Monday 13 November 2006

Iconic buildings, I

Said Mallard on Friday when decreeing the waterfront as "this Government's preferred solution" for a Rugby World Cup stadium, "We believe the construction of an iconic facility such as this will help drive Auckland's aspirations for the development of the waterfront and CBD."

It's worth noting that you can't legislate for an "iconic" building. Unlike validating legislation say, which can be drawn up and rammed through while compliant allies examine their baubles, an iconic building does not pop out of the legislative hat to order. An iconic building -- one with with this sporting function, in this location, in the time frameset by this particular bunch political appointees -- has few if any precedents, and the scheme proposed by Warren and Mahoney for what is an iconic position in Auckland's harbour is very, very far from iconic. Indeed, for abject banality it rivals even the similarly trumpeted white elephant that is Auckland's council-designed-and-built Ayatollah Centre for Auckland's Ayatollah Square, where it sits there still as a monument to design-by-politics. [See a video presentation here in which the government stadium itself is mercifully lit up so as to blind the viewer to the exact details of the proposal.]

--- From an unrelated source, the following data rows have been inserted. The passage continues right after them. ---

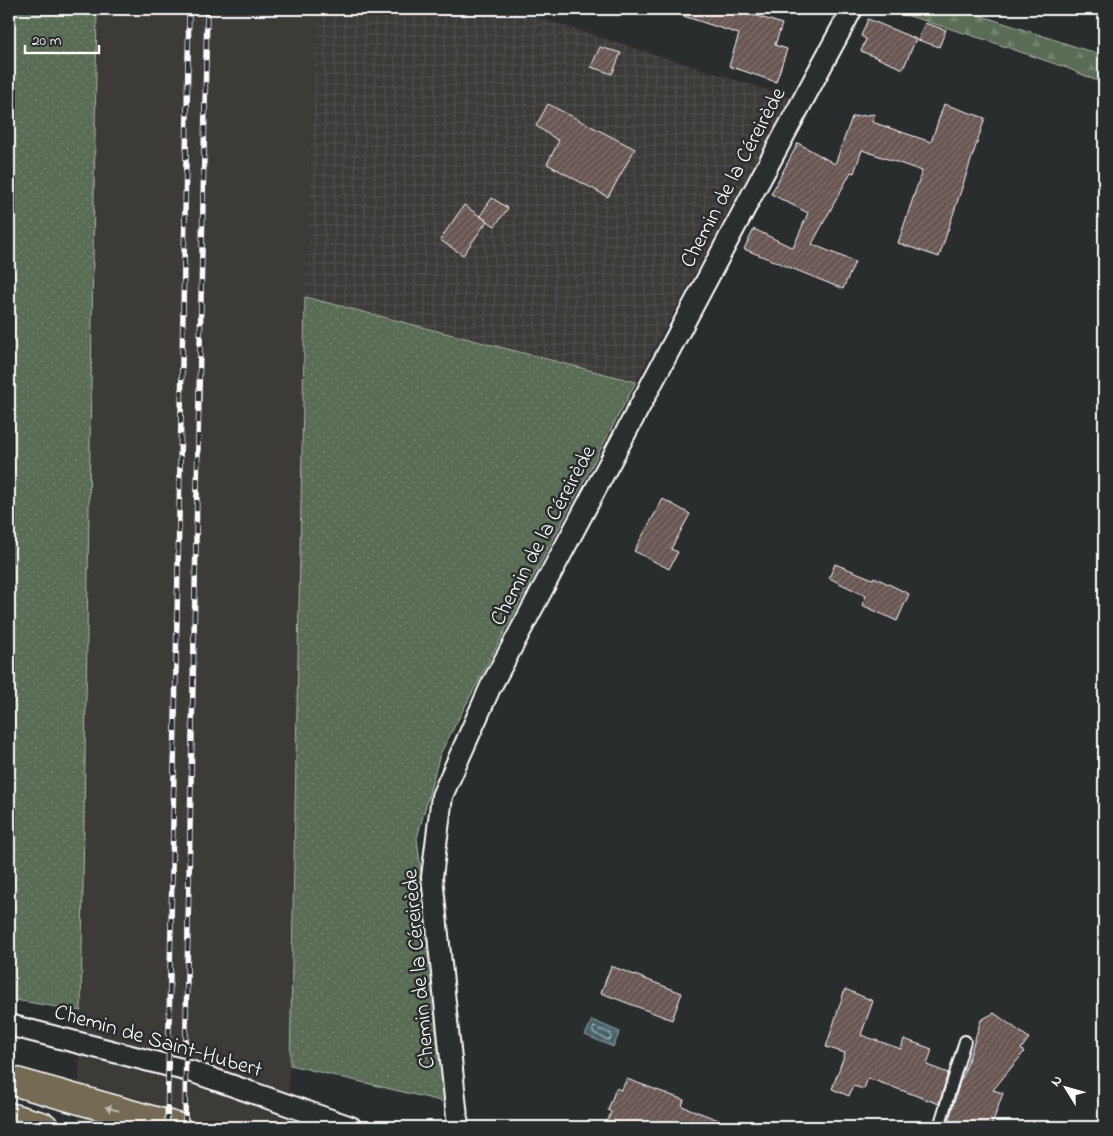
<svg xmlns="http://www.w3.org/2000/svg" width="1113" height="1136" viewBox="0 0 1113 1136" font-family="'Indie Flower',sans-serif">
  <style>
    .built { fill: #3d3a39 }
    .industrial { fill: url(#industrial-grid) }
    .grass { fill: url(#grass-dots); stroke: #acb6aa }
    .forest { fill: url(#forest-firs); stroke: #acb6aa }
    .water { fill: url(#water-waves); stroke: #91a1a6 }
    .lines { fill: none; stroke-linecap: round; stroke-linejoin: round }
    .shore { stroke: #b5c1c4; stroke-width: 1 }
    .building { fill: url(#building-hatch); stroke: #fff }
    .lane-casing { stroke: #fff; stroke-width: 14 }
    .street-casing { stroke: #fff; stroke-width: 24 }
    .primary-casing { stroke: #fff; stroke-width: 31 }
    .lane { stroke: #2a2d2e; stroke-width: 10 }
    .street { stroke: #2a2d2e; stroke-width: 20 }
    .primary { stroke: #746b52; stroke-width: 28 }
    .rail-casing { stroke: #fff; stroke-width: 5.5 }
    .rail { stroke: #2a2d2e; stroke-width: 4; stroke-dasharray: 11; stroke-linecap: butt }
    .oneway { fill: #c0bcb1 }
    .labels { text-anchor: middle; dominant-baseline: central; stroke-width: 5; stroke-linejoin: round; paint-order: stroke }
    .street-label { font-size: 22px; fill: #fff; stroke: #2a2d2e }
  </style>
  <defs>
    <pattern id="industrial-grid" width="8" height="8" patternUnits="userSpaceOnUse" patternTransform="scale(1.25)"><rect width="8" height="8" fill="#3d3a39"/><path d="M0 4h8M4 0v8" fill="none" stroke="#504e4d"/></pattern>
    <pattern id="grass-dots" width="8" height="8" patternUnits="userSpaceOnUse" patternTransform="scale(1.25)"><rect width="8" height="8" fill="#5a6c56"/><path d="M2 2h.1M6 6h.1" fill="none" stroke="#73826f" stroke-width="1.8" stroke-linecap="round"/></pattern>
    <pattern id="forest-firs" width="22" height="20" patternUnits="userSpaceOnUse" patternTransform="scale(1.25)"><rect width="22" height="20" fill="#5a6c56"/><path d="M5 1l3.5 6h-7zM16 11l3.5 6h-7z" fill="#73826f"/></pattern>
    <pattern id="water-waves" width="16" height="10" patternUnits="userSpaceOnUse" patternTransform="scale(1.25)"><rect width="16" height="10" fill="#47636b"/><path d="M0 5q4-4 8 0t8 0" fill="none" stroke="#637a81"/></pattern>
    <pattern id="building-hatch" width="6" height="6" patternUnits="userSpaceOnUse" patternTransform="scale(1.25)"><rect width="6" height="6" fill="#695753"/><path d="M-1 1l2-2M0 6l6-6M5 7l2-2" fill="none" stroke="#80706d"/></pattern>
  </defs>
  <rect width="100%" height="100%" fill="#2a2d2e"/>
  <filter id="ink" filterUnits="userSpaceOnUse"><feTurbulence type="fractalNoise" baseFrequency=".02" numOctaves="2"/><feDisplacementMap in="SourceGraphic" scale="10" xChannelSelector="R" yChannelSelector="G"/><feConvolveMatrix kernelMatrix="1 2 1 2 8 2 1 2 1" color-interpolation-filters="sRGB"/></filter>
  <g filter="url(#ink)">
    <path class="built" d="M97,9H317L305,297L288,1127H78Z"/>
    <path class="industrial" d="M317,9H511L790,97L636,382L305,297Z"/>
    <path class="grass" d="M9,9H97L81,1011L9,999Z
      M305,297L636,382L440,754L417,838L449,1103L290,1065Z"/>
    <path class="forest" d="M887,9H961L1104,56V84L1067,68L983,39Z"/>
    <path class="water" d="M592,1020L620,1032L613,1047L585,1035Z"/>
    <g class="lines">
      <path class="shore" d="M594,1027L611,1034V1039L608,1040L594,1033L593,1031Z"/>
    </g>
    <path class="building" d="M675,9H736L782,24L775,45L787,49L776,82L729,66L739,34L674,13Z
      M868,19L916,39L903,69L861,51L866,39L861,36Z
      M925,23L946,30L939,47L918,40Z
      M600,47L621,53L612,74L591,67Z
      M548,104L635,149L608,197L547,164L559,141L536,126Z
      M944,104L985,118L939,257L898,243L922,171L862,150L854,173L851,172L812,244L855,262L843,289L744,249L754,229L793,248L808,213L771,194L798,143L835,164L852,117L875,114L872,122L931,142Z
      M492,198L508,208L495,226L480,216Z
      M464,205L487,221L463,255L440,240Z
      M663,499L690,514L671,549L678,552L669,569L634,551Z
      M835,564L873,579L874,577L909,594L897,621L862,605L866,596L829,578Z
      M611,966L682,993L672,1020L601,993Z
      M845,989L873,1001L861,1035L901,1049L904,1039L932,1049L927,1065L948,1073L939,1104L868,1078L864,1089L853,1086L849,1096L832,1089L845,1053L826,1047Z
      M994,1013L1029,1038L1021,1049L1024,1052L993,1090L1003,1093L991,1127H947L961,1078H962L967,1064L981,1020Z
      M627,1079L684,1100L682,1106L734,1126L733,1127H605L611,1112L608,1110L616,1088L621,1090Z"/>
    <g class="lines">
      <defs>
        <path id="lane" d="M939,1127L965,1041"/>
        <path id="street" d="M9,1025L193,1072L351,1127
          M458,1127L432,877L442,796L490,688L754,191L852,9"/>
        <path id="primary" d="M9,1080L176,1127
          M9,1117L44,1127"/>
      </defs>
      <use href="#lane" class="lane-casing"/>
      <use href="#street" class="street-casing"/>
      <use href="#primary" class="primary-casing"/>
      <use href="#lane" class="lane"/>
      <use href="#street" class="street"/>
      <use href="#primary" class="primary"/>
      <defs>
        <path id="rail" d="M167,1127L189,9
          M185,1127L186,1024L207,9"/>
      </defs>
      <use href="#rail" class="rail-casing"/>
      <use href="#rail" class="rail"/>
    </g>
    <defs><path id="oneway-solid" d="M-6-.8H1V-3.2L6.5 0L1 3.2V.8H-6Z" transform="scale(1.25)"/></defs>
    <use class="oneway" href="#oneway-solid" transform="translate(112 1109) rotate(-164)"/>
  </g>
  <g class="labels">
    <g class="street-label">
      <text transform="translate(734 178) rotate(-62)">Chemin de la Céreirède</text>
      <text transform="translate(544 536) rotate(-62)">Chemin de la Céreirède</text>
      <text transform="translate(420 969) rotate(-95)">Chemin de la Céreirède</text>
      <text transform="translate(158 1042) rotate(16)">Chemin de Saint-Hubert</text>
    </g>
  </g>
  <rect width="1113" height="1136" fill="none" stroke="#2a2d2e" stroke-width="30"/>
  <rect x="15" y="15" width="1083" height="1106" fill="none" stroke="#fff" stroke-width="2" filter="url(#ink)"/>
  <g transform="translate(1066 1088) rotate(307)" stroke="#2a2d2e" stroke-width="4" paint-order="stroke">
  <path d="M0-4L9 19L0 12L-9 19Z" fill="#ffffff"/>
  <text y="-8" font-size="14" font-weight="bold" text-anchor="middle" fill="#ffffff">N</text>
  </g>
  <path d="M25 45v8h74v-8" fill="none" stroke="#ffffff" stroke-width="2.5"/>
  <text x="32" y="45" font-size="15" fill="#ffffff" stroke="#2a2d2e" stroke-width="4" paint-order="stroke">20 m</text>
</svg>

So how would one go about achieving an iconic building in such an iconic location?

Perhaps the best and most fruitful example lies in how Sydney acquired its own iconic building for its own harbour in a location that has many similarities to that currently under debate. Rather than simply try and buy an iconic building to order, the New South Wales government instead commissioned an international competition to find something strong enough to suit their stunning downtown harbour site.

What they came up with a year later were a hundred or so designs of what was described as stunning mediocrity, and one that stood out immediately as a work of genius: the celebrated Opera House by Danish architect Jorn Utzon (that's one of his competition sketches that won it for him pictured at left, of the stairway"between the two halls"). The result shows what is possible with imagination on a site not a million miles in form from that so horribly traduced by architects Warren and Mahoney Limited. (Yes, there were problems in construction, most of them also politically-driven.)

I would suggest a swift and well-briefed competition here to try and achieve the same end. It may be objected we don't have one more year to waste, but with CAD and information technology what it is today, surely a much shorter period could be achieved for what -- if it goes ahead -- is a site far too important for a modern-day cousin of the Ayatollah Centre. Or for a bedpan.

2 comments:

Anonymous said...

The proposed waterfront stadium site will never have an "iconic" building on it as it will be surounded by Port of Auckland operation (container cranes, ships, container stacks, straddle carriers, truck and train movements, etc.).

While the Sydney Opera House sits in splendid isolation on a spit into the harbour with the Sydney Harbour Bridge and the Rocks area as a backdrop. Scenically a very striking location. A vista the proposed waterfront stadium will never have unless you remove Port of Auckland operations to another site.

Sydney is fortunate that the public use areas are all in front of the bridge while their port operations are behind the bridge. They are also fortunate that they have alternative commercial wharf development opportunities in the next bay down the coast (whose name escapes me at the moment - the one the airport juts into).

In Auckland we dont have this opportunity. Shifting Port facilities to Tauranga is an option but would see a major part of Sulpher Point needed for container handling facilities. Marsden Point is not an option for Port Development as the deepest part is only large enough for two medium sized tankers. Getting a fully serviced container facility up there would require major dredging, gobble up twenty odd hectares of prime real estate land at One Tree Point, the construction of a rail extension from Oakleigh to Marsden Wharf, an upgrade of the North Auckland rail line to handle the extra train traffic, and have hundreds of extra container trucks on the already clogged SH1 over the Brenderwyns and points South.

Iconic it will only ever be if the Port facilites are removed.

Berend de Boer said...

What about a replica of the Colosseum? If we built it right we can even have fleet spectables inside. Throw in a few lions to eat politicians, and I'm sure Aucklanders will rally behind it.